> [Information shown]
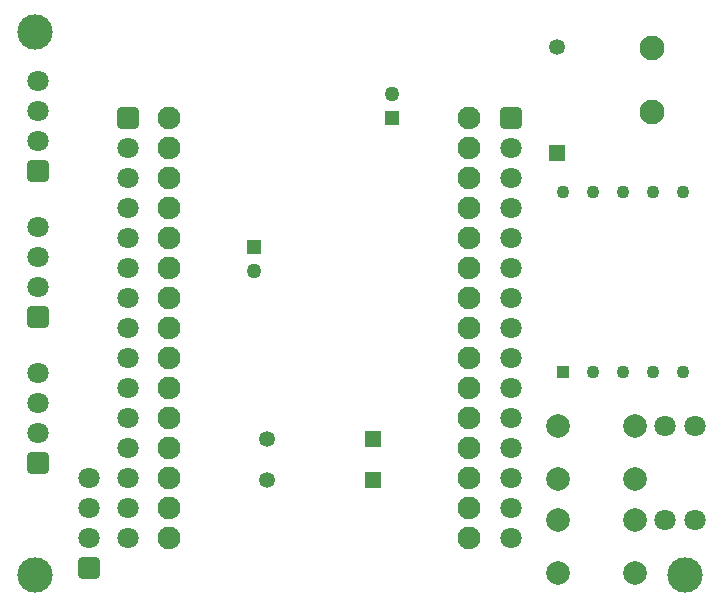
<source format=gtl>
G04*
G04 #@! TF.GenerationSoftware,Altium Limited,Altium Designer,22.5.1 (42)*
G04*
G04 Layer_Physical_Order=1*
G04 Layer_Color=255*
%FSLAX24Y24*%
%MOIN*%
G70*
G04*
G04 #@! TF.SameCoordinates,CA2130CD-DD2B-4D4C-96E1-355C1CFE4D94*
G04*
G04*
G04 #@! TF.FilePolarity,Positive*
G04*
G01*
G75*
%ADD27C,0.0827*%
%ADD28C,0.0709*%
G04:AMPARAMS|DCode=29|XSize=70.9mil|YSize=70.9mil|CornerRadius=8.9mil|HoleSize=0mil|Usage=FLASHONLY|Rotation=90.000|XOffset=0mil|YOffset=0mil|HoleType=Round|Shape=RoundedRectangle|*
%AMROUNDEDRECTD29*
21,1,0.0709,0.0531,0,0,90.0*
21,1,0.0531,0.0709,0,0,90.0*
1,1,0.0177,0.0266,0.0266*
1,1,0.0177,0.0266,-0.0266*
1,1,0.0177,-0.0266,-0.0266*
1,1,0.0177,-0.0266,0.0266*
%
%ADD29ROUNDEDRECTD29*%
%ADD30C,0.1181*%
%ADD31C,0.0433*%
%ADD32R,0.0433X0.0433*%
%ADD33R,0.0531X0.0531*%
%ADD34C,0.0787*%
%ADD35C,0.0531*%
%ADD36R,0.0502X0.0502*%
%ADD37C,0.0502*%
%ADD38R,0.0531X0.0531*%
%ADD39C,0.0760*%
D27*
X21550Y18542D02*
D03*
Y16400D02*
D03*
D28*
X23000Y2800D02*
D03*
X22000D02*
D03*
X1100Y15450D02*
D03*
Y16450D02*
D03*
Y17450D02*
D03*
Y10575D02*
D03*
Y11575D02*
D03*
Y12575D02*
D03*
Y5700D02*
D03*
Y6700D02*
D03*
Y7700D02*
D03*
X2800Y2200D02*
D03*
Y3200D02*
D03*
Y4200D02*
D03*
X22000Y5950D02*
D03*
X23000D02*
D03*
X16850Y10200D02*
D03*
Y9200D02*
D03*
Y8200D02*
D03*
Y7200D02*
D03*
Y3200D02*
D03*
Y4200D02*
D03*
Y5200D02*
D03*
Y6200D02*
D03*
Y15200D02*
D03*
Y14200D02*
D03*
Y13200D02*
D03*
Y12200D02*
D03*
Y11200D02*
D03*
Y2216D02*
D03*
X4100Y10200D02*
D03*
Y9200D02*
D03*
Y8200D02*
D03*
Y7200D02*
D03*
Y3200D02*
D03*
Y4200D02*
D03*
Y5200D02*
D03*
Y6200D02*
D03*
Y15200D02*
D03*
Y14200D02*
D03*
Y13200D02*
D03*
Y12200D02*
D03*
Y11200D02*
D03*
Y2216D02*
D03*
D29*
X1100Y14450D02*
D03*
Y9575D02*
D03*
Y4700D02*
D03*
X2800Y1200D02*
D03*
X16850Y16200D02*
D03*
X4100D02*
D03*
D30*
X984Y19094D02*
D03*
X22638Y984D02*
D03*
X984D02*
D03*
D31*
X18600Y13750D02*
D03*
X19600D02*
D03*
X20600D02*
D03*
X21600D02*
D03*
X22600D02*
D03*
Y7750D02*
D03*
X21600D02*
D03*
X20600D02*
D03*
X19600D02*
D03*
D32*
X18600D02*
D03*
D33*
X12250Y5500D02*
D03*
Y4150D02*
D03*
D34*
X18420Y2816D02*
D03*
X20980D02*
D03*
Y5936D02*
D03*
X18420D02*
D03*
Y1044D02*
D03*
X20980D02*
D03*
X18420Y4164D02*
D03*
X20980D02*
D03*
D35*
X8707Y4150D02*
D03*
Y5500D02*
D03*
X18400Y18572D02*
D03*
D36*
X12900Y16200D02*
D03*
X8300Y11900D02*
D03*
D37*
X12900Y17000D02*
D03*
X8300Y11100D02*
D03*
D38*
X18400Y15028D02*
D03*
D39*
X5450Y16200D02*
D03*
Y15200D02*
D03*
Y14200D02*
D03*
Y13200D02*
D03*
Y12200D02*
D03*
Y11200D02*
D03*
Y10200D02*
D03*
Y9200D02*
D03*
Y8200D02*
D03*
Y7200D02*
D03*
Y6200D02*
D03*
Y5200D02*
D03*
Y4200D02*
D03*
Y3200D02*
D03*
Y2200D02*
D03*
X15450Y16200D02*
D03*
Y15200D02*
D03*
Y14200D02*
D03*
Y13200D02*
D03*
Y12200D02*
D03*
Y11200D02*
D03*
Y10200D02*
D03*
Y9200D02*
D03*
Y8200D02*
D03*
Y7200D02*
D03*
Y6200D02*
D03*
Y5200D02*
D03*
Y4200D02*
D03*
Y3200D02*
D03*
Y2200D02*
D03*
M02*

</source>
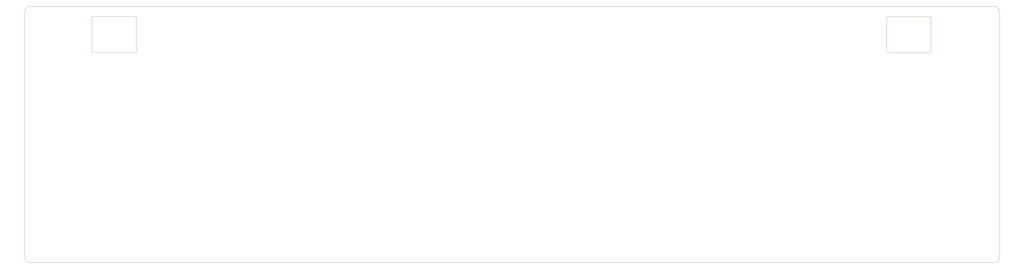
<source format=gbr>
%TF.GenerationSoftware,KiCad,Pcbnew,(5.1.9)-1*%
%TF.CreationDate,2021-05-06T09:00:53-07:00*%
%TF.ProjectId,USKB Final,55534b42-2046-4696-9e61-6c2e6b696361,rev?*%
%TF.SameCoordinates,Original*%
%TF.FileFunction,Other,User*%
%FSLAX46Y46*%
G04 Gerber Fmt 4.6, Leading zero omitted, Abs format (unit mm)*
G04 Created by KiCad (PCBNEW (5.1.9)-1) date 2021-05-06 09:00:53*
%MOMM*%
%LPD*%
G01*
G04 APERTURE LIST*
%TA.AperFunction,Profile*%
%ADD10C,0.050000*%
%TD*%
%ADD11C,0.050000*%
G04 APERTURE END LIST*
D10*
X19050000Y-25400000D02*
X400050000Y-25400000D01*
X19050000Y-127000000D02*
X19843750Y-127000000D01*
X19050000Y-127000000D02*
G75*
G02*
X16668750Y-124618750I0J2381250D01*
G01*
X16668750Y-27781250D02*
X16668750Y-124618750D01*
X16668750Y-27781250D02*
G75*
G02*
X19050000Y-25400000I2381250J0D01*
G01*
X400050000Y-127000000D02*
X19843750Y-127000000D01*
X402431250Y-124618750D02*
G75*
G02*
X400050000Y-127000000I-2381250J0D01*
G01*
X402431250Y-27781250D02*
X402431250Y-124618750D01*
X400050000Y-25400000D02*
G75*
G02*
X402431250Y-27781250I0J-2381250D01*
G01*
D11*
%TO.C,ENC1*%
X357687750Y-29531250D02*
X375187750Y-29531250D01*
X357687750Y-29531250D02*
X357687750Y-43731250D01*
X375187750Y-43731250D02*
X375187750Y-29531250D01*
X375187750Y-43731250D02*
X357687750Y-43731250D01*
%TO.C,L_ENC1*%
X43331000Y-29436000D02*
X60831000Y-29436000D01*
X43331000Y-29436000D02*
X43331000Y-43636000D01*
X60831000Y-43636000D02*
X60831000Y-29436000D01*
X60831000Y-43636000D02*
X43331000Y-43636000D01*
%TD*%
M02*

</source>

> [Task objective]
In the material above, which lines contain "APERTURE"? Copy each of them.

> [Answer to this task]
G04 APERTURE LIST*
G04 APERTURE END LIST*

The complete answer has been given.